Hemos soportado una larga etapa de resignación consumista que ha
corrompido la mentalidad de la mayoría asalariada. El sistema desarrolló
una extraordinaria capacidad de integración cuyos resultados perduran
aun cuando las condiciones de prosperidad mercantil hayan desaparecido.
La crisis económica que ha puesto fin a la alegría consumidora no parece
que haya acarreado cambios significativos en la forma de pensar y
actuar de los ya no tan integrados. Solamente aquellos que no fueron
corrompidos por el dinero y la política porque optaron por la
marginación y la resistencia, y aquellos recién llegados que ahora el
sistema margina porque no los puede incorporar al mercado, tienen algo
que decir.
Resulta curioso que las burocracias sindicales y los partidos se
obstinen en lanzar consignas que hablan de crear empleo, algo irreal. No
se habla de «derecho a la pereza» ni de «empleo libre».
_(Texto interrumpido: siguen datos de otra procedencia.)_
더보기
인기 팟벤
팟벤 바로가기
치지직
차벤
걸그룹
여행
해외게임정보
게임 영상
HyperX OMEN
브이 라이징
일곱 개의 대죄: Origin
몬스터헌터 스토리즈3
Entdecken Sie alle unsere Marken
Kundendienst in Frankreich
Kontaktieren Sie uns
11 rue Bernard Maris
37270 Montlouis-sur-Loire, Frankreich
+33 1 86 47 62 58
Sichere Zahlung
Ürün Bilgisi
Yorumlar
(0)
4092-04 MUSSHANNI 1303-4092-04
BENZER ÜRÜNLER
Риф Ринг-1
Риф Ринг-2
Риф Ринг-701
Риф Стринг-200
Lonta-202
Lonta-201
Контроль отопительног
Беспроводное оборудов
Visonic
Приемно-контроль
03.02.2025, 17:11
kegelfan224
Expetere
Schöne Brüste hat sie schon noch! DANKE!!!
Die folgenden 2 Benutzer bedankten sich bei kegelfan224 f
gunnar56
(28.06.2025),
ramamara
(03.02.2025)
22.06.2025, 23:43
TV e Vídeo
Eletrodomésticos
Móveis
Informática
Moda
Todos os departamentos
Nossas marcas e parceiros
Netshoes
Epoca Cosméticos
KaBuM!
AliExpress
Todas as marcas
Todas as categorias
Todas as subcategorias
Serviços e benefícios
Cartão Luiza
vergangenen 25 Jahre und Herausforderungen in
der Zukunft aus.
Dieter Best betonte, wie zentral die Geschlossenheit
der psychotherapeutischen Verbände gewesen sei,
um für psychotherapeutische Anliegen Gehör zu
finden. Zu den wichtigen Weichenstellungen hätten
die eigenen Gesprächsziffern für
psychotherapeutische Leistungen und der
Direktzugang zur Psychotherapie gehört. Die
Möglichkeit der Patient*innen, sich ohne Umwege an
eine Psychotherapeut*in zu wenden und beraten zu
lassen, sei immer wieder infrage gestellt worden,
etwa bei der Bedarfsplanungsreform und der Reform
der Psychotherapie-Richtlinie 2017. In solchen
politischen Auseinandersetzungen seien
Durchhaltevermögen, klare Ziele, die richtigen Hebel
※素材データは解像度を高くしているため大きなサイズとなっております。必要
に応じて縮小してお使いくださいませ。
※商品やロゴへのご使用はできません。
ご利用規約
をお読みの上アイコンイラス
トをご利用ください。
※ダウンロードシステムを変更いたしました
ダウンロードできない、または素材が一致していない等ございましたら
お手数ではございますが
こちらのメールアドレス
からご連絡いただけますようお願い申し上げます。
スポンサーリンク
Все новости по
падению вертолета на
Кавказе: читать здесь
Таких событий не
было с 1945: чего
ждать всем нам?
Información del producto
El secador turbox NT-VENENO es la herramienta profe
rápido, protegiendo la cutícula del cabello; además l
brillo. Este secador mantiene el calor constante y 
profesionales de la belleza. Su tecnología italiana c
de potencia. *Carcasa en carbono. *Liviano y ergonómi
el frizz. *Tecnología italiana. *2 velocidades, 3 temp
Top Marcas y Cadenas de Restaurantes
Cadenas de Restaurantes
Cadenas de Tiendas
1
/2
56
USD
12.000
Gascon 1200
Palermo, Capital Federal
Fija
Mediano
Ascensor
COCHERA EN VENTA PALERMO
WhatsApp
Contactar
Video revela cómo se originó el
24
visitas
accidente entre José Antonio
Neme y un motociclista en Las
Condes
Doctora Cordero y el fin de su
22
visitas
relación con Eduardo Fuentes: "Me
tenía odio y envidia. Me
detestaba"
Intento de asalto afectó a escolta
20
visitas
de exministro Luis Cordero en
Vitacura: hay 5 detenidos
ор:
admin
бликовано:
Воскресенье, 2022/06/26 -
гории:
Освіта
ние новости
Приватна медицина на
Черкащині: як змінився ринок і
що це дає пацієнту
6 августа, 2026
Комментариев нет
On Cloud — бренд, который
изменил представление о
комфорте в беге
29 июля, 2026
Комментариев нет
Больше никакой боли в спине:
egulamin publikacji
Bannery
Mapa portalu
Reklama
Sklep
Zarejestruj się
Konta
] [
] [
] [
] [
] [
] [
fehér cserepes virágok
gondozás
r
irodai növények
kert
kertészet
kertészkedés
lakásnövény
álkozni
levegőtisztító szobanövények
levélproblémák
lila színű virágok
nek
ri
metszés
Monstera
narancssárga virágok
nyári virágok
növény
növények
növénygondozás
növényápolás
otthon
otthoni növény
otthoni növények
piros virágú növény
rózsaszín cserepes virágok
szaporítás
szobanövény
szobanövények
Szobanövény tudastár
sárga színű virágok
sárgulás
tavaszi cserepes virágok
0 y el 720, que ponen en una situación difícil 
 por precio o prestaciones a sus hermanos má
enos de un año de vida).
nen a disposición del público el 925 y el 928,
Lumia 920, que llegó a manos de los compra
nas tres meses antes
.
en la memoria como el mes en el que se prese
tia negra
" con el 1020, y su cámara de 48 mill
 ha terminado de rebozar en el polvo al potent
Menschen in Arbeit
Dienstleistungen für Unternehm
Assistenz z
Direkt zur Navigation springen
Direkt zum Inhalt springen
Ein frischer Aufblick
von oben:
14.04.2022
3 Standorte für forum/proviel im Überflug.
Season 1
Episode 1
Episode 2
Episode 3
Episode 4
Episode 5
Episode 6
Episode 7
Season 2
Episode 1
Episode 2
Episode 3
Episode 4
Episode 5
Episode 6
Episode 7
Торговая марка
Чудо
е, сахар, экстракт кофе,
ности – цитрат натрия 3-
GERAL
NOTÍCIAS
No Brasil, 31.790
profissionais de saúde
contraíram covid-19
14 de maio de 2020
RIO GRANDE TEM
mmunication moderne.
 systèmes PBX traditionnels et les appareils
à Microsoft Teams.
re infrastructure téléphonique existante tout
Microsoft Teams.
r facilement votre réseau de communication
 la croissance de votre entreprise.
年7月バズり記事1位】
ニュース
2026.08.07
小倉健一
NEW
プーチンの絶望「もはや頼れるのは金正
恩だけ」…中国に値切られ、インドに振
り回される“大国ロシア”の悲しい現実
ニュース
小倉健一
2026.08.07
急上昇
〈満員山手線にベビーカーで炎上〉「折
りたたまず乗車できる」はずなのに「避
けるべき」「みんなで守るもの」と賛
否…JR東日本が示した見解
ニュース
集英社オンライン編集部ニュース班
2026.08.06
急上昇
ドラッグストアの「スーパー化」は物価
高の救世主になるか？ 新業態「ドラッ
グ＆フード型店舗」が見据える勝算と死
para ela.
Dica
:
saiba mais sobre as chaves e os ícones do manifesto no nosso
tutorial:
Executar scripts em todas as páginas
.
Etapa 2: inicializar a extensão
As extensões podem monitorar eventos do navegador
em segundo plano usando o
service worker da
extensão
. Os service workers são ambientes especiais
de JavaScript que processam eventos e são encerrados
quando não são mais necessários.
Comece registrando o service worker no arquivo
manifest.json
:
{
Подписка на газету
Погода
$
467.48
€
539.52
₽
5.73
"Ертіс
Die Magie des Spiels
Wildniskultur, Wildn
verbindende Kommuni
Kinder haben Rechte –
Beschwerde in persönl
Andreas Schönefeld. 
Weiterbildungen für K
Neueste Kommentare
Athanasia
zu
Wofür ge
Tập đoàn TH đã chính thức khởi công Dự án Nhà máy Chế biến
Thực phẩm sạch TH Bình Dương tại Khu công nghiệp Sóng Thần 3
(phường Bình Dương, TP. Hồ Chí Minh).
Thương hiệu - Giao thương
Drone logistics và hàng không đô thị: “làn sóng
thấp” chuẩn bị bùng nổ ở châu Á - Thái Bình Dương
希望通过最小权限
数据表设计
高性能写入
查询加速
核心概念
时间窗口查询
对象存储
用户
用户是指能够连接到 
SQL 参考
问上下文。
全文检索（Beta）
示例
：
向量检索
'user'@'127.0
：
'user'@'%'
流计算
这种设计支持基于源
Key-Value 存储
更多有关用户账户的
El trabajo asalariado es la clave que sustenta todo el sistema de
dominación. Todos los defensores del orden establecido, son defensores
del trabajo. Y todos los que sufren tal orden necesitan trabajar para
sobrevivir. El «empleo» es la zanahoria del poder que determina la
actitud sumisa de los explotados frente a la explotación.
Por último, reeditar este texto, ¿puede ser útil para ayudar a que las
luchas se re-sitúen en tiempo y espacio, para que la revolución
comience en donde alguna vez se dejó?
La lectura de un texto que ofrece una visión realista de un momento
crucial de la pasada lucha de clases nunca está de más, sobre todo si se
quiere encarar el presente con una perspectiva histórica, tan necesaria
para encontrar el camino perdido de las revoluciones.